Trois mois après cependant, je savais mon Paris par cœur. En ce temps-là on y vivait à meilleur compte qu’aujourd’hui. Toutefois avec soixante-douze francs par mois on n’était pas un Crésus. J’ai dit que je payais ma chambre dix francs ; je donnais, en outre, deux francs à ma portière, qui cirait mes bottes. Mon déjeuner me coûtait dix sous, moyennant lesquels j’avais une livre de pain, deux œufs et du fromage ; mon dîner me coûtait dix-huit sous, et je mangeais copieusement, je vous assure ! Il me restait donc douze sous pour les menus plaisirs et… l’entretien.

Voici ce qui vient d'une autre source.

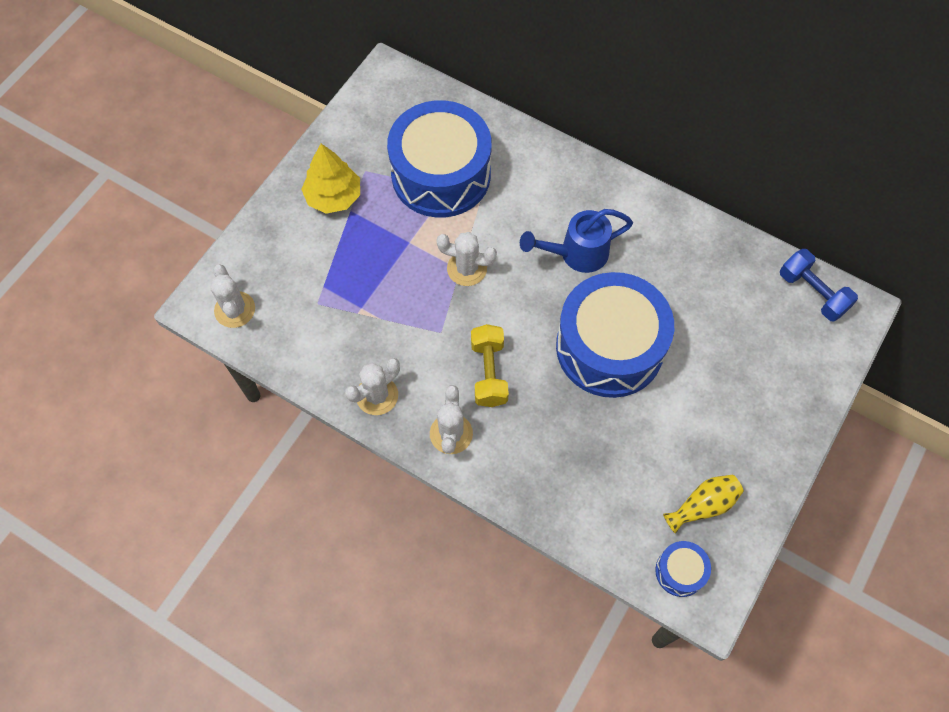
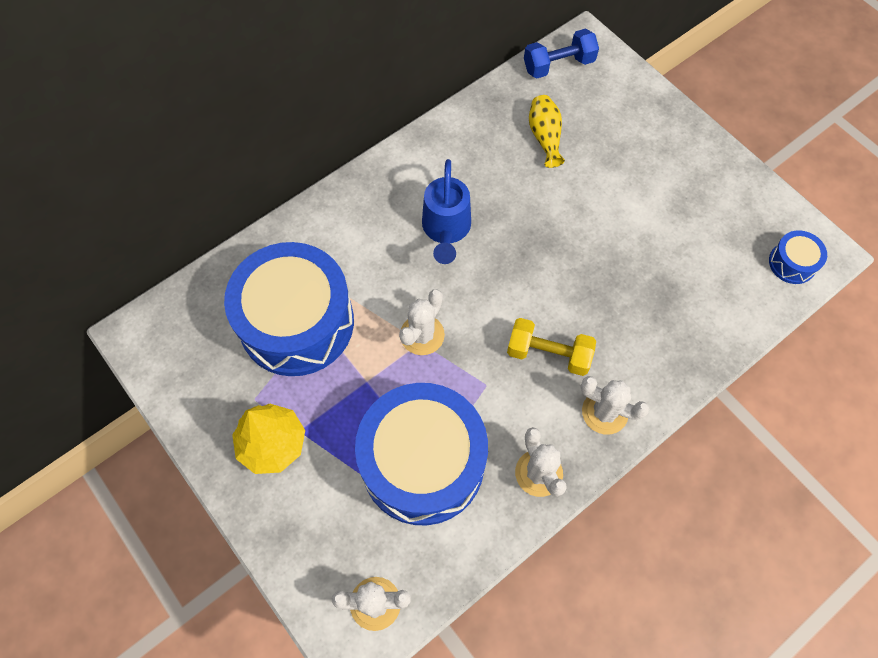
camera: 70 degrees left, 0 degrees up
blue drum [556,272,674,398] -> blue drum moved to [355,383,488,525]
yellow vase [663,474,744,534] -> yellow vase moved to [529,95,565,168]

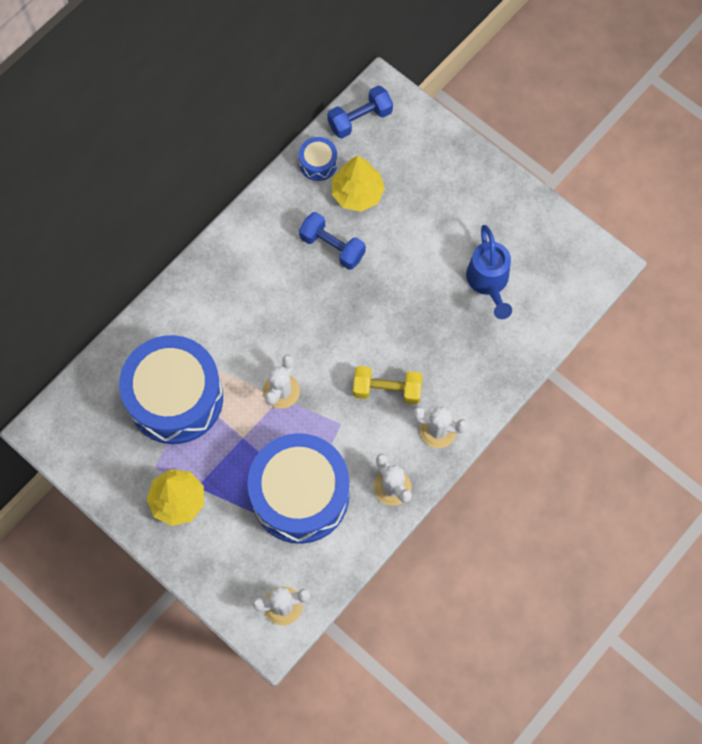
camera: 10 degrees left, 5 degrees up
blue watering can [422,159,471,264] -> blue watering can moved to [466,225,512,319]
yellow vase [529,95,565,168] -> yellow tree [332,156,385,212]
blue drum [769,230,827,284] -> blue drum moved to [299,137,337,181]
none -> blue dumbbell [299,212,366,270]

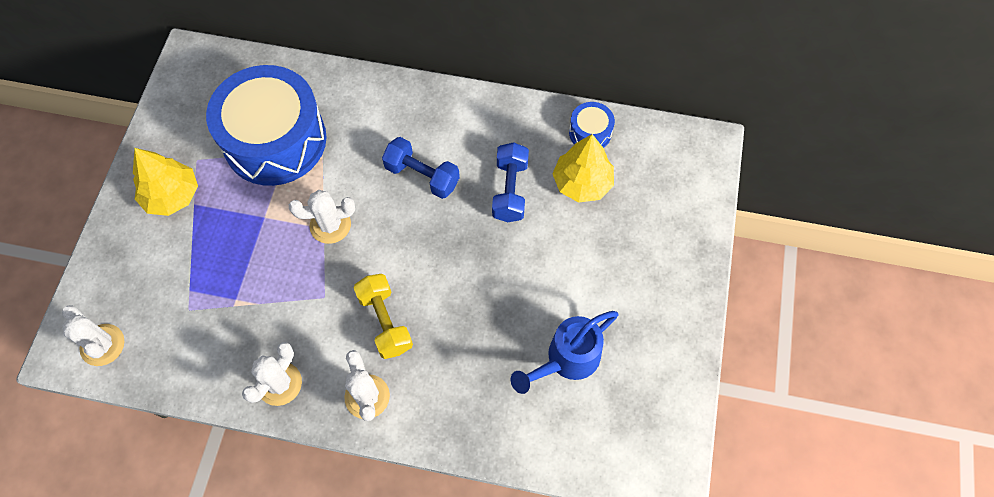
camera: 60 degrees right, 5 degrees down
blue drum [247,433,349,544] -> none
blue dumbbell [327,86,393,138] -> blue dumbbell moved to [382,137,460,199]

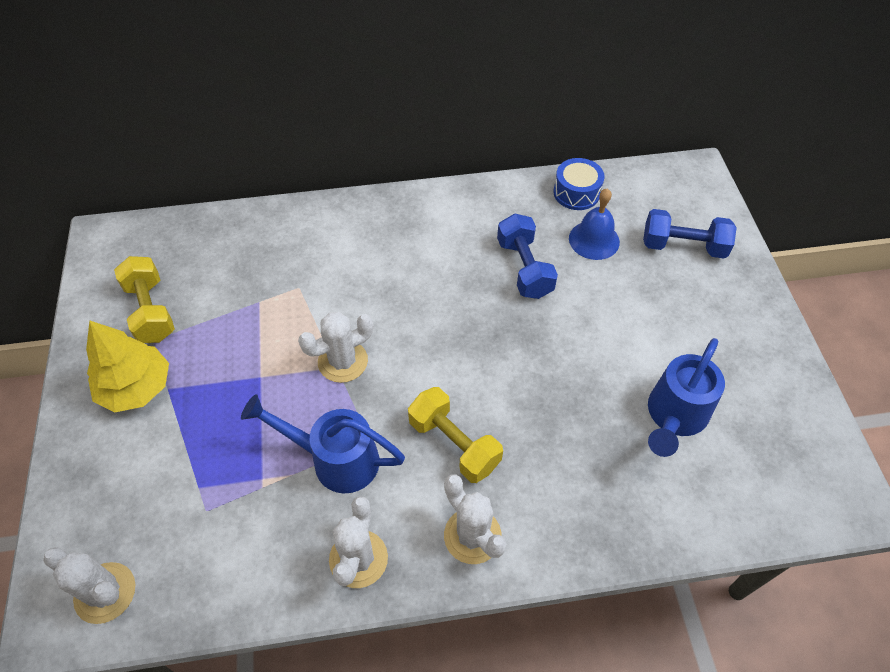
camera: 20 degrees left, 10 degrees down
blue drum [206,65,327,186] -> none
blue dumbbell [382,137,460,199] -> blue dumbbell moved to [643,209,737,259]
yellow tree [552,134,614,203] -> blue bell [569,188,620,260]
none -> yellow dumbbell [114,256,175,343]
none -> blue watering can [241,394,405,493]

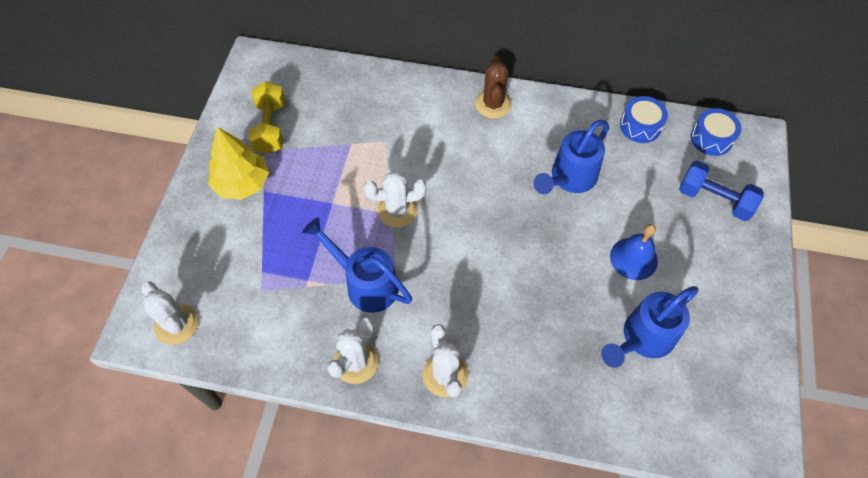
camera: 20 degrees right, 5 degrees up
yellow dumbbell [408,387,503,483] -> none
blue dumbbell [497,213,558,299] -> blue watering can [534,120,609,194]
blue bell [569,188,620,260] -> blue bell moved to [610,224,658,280]
none -> brown cactus [475,56,512,119]
none -> blue drum [691,108,741,156]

Pour être sincère, je dois dire que cette dernière charge ne me pesait pas beaucoup. Ma mère avait veillé à ce que j’arrivasse pourvu de linge, de hardes et de chaussures. Mes habits m’allaient mal et protestaient contre la mode ; mais dans ce temps-là les étudiants ne se piquaient point d’élégance. D’ailleurs j’avais assez bonne opinion des grâces de ma personne pour ne point souffrir de mon costume.

Je portai des bérets aux couleurs éclatantes, je reniai les bretelles, et je me donnai des allures romantiques. C’est ainsi que je devins un des héros du Prado, et le plus bel échantillon du peuple de la rue des Grès.